Por cá, já nem me lembro de ver os mais altos responsáveis do Governo e da oposição juntos numa cerimónia. Nem o 4 de Outubro, Dia da Paz, é celebrado em conjunto. Isto só prova que não basta haver eleições de quatro em quatro anos para um país ser considerado uma democracia. A democracia, tal como uma planta, tem de ser semeada, regada e amparada para que crie raízes fortes. Posteriormente, numa fase já bem avançada, colhem-se os seus ensinamentos.

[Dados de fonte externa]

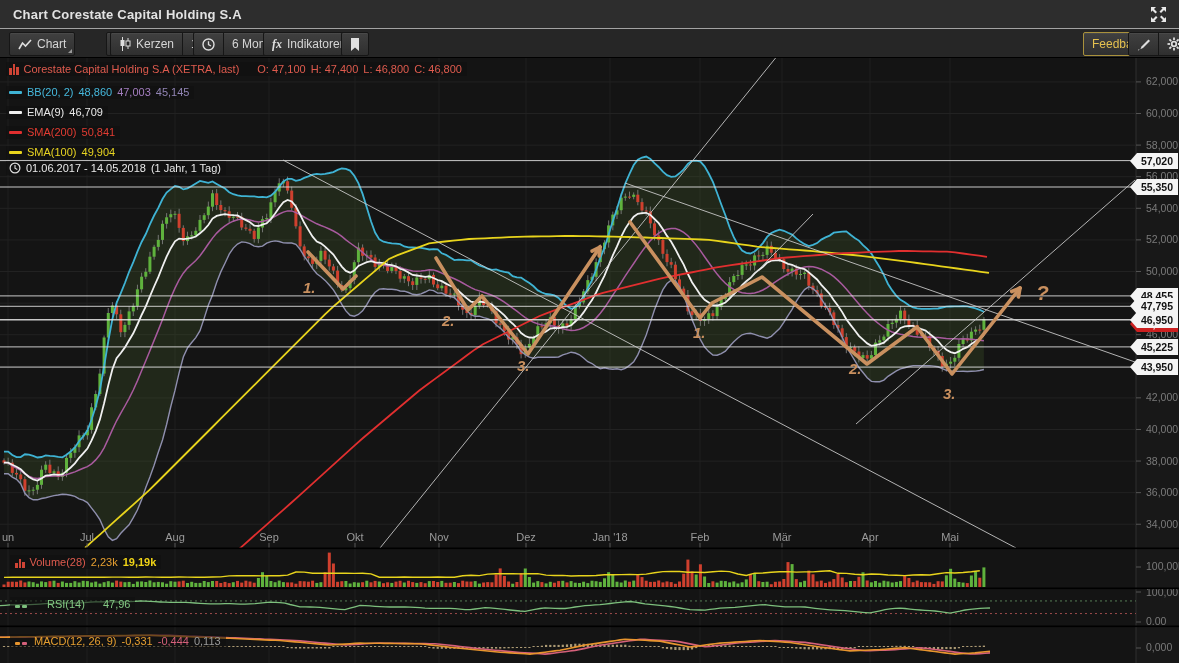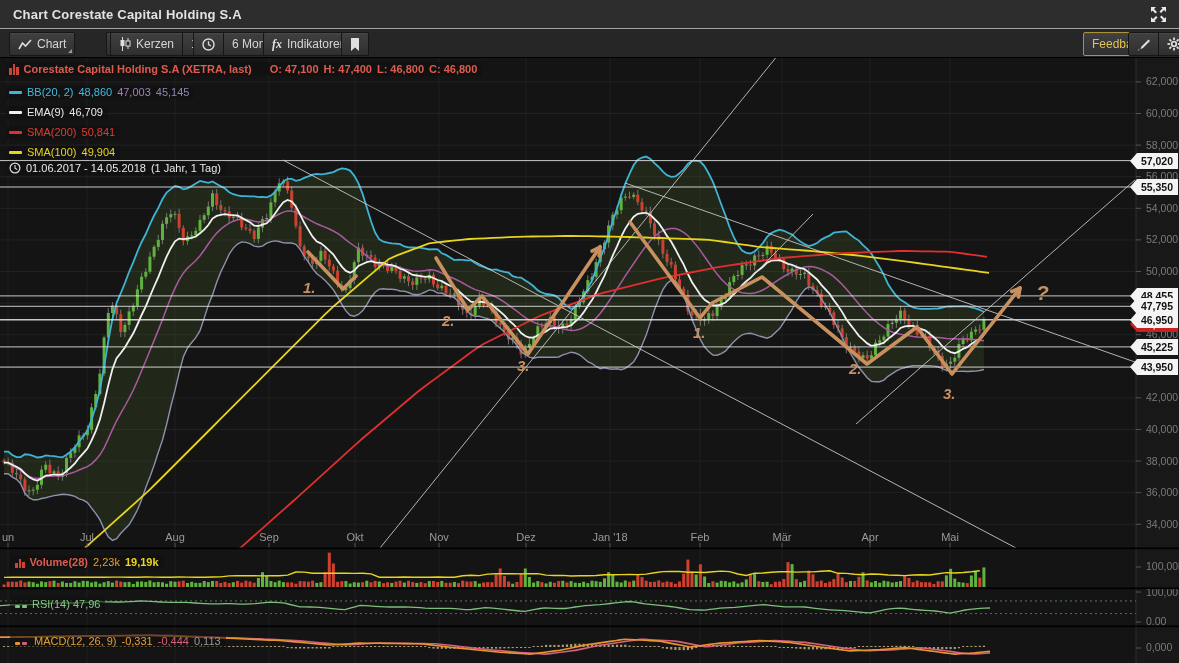"Corestate Capital Holding S.A (XETRA," .c-red { font-weight: bold -> none }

Mas nada disto se faz de um dia para o outro. Cá, provavelmente, nem uma visita de Barack Obama faria coabitar no mesmo espaço o mais alto responsável do Estado e o líder da oposição. Azar para nós que, com atitudes destas, vamos ficando sempre para trás.
Anualmente, pelo Natal e pela Páscoa, o Papa, numa tradição secular, proclama um discurso chamado Urbi et Orbi, expressão latina que em português traduz-se: Para a Cidade – neste caso Roma – e para o Mundo. Esta cerimónia tem em vista abençoar o mundo católico. No Gana, Obama fez igualmente o seu discurso Urbi et Orbi. E se a Urbi de Obama foi Acra, a Orbi foi África.
Não foi por acaso que Obama escolheu o Gana para se estrear nas lides africanas. Ao reconhecer o sucesso da democracia neste país enviou um recado subreptício aos outros países como que a dizer: sejam mais ganenses! Isto é, sejam menos corruptos, sejam menos tribalistas, sejam menos despóticos, sejam menos mafiosos, sejam menos arrogantes, sejam menos comissionistas nos negócios com o Estado, sejam mais transparentes, mais dialogantes. Deixem de culpar o colonialismo pelo estado dos vossos países.
Não foi a Inglaterra que criou Mugabe nem al-Bashir, nem os massacres no Darfur, na Libéria ou na Serra Leoa. Não foi a Itália que criou a inexistência do estado na Somália nem a França Lansana Conté na Guiné-Conacri. O Ocidente não é responsável pelo enfileiramento de milhares de crianças em guerras sem sentido para defender ditadores e chefes tribais. São os africanos que têm de tomar em mãos o destino do seu próprio continente.
O Ocidente pode oferecer todo o tipo de ajudas mas são os africanos que as devem administrar de modo a que estas cheguem aos milhões de homens, mulheres e crianças que não têm água ou electricidade, que palmilham dezenas de quilómetros porque não têm dinheiro para pagar o transporte para ir ao hospital ou à escola, deixando os jovens na eterna ignorância. “Vocês (africanos) é que têm de fazer a vossa revolução”, disse.
Estes conselhos são transmitidos por um negro, filho de um queniano que foi pastor de cabras e que hoje é Presidente da maior potência do mundo. Desta vez talvez alguém o oiça. Nem que seja por essa razão.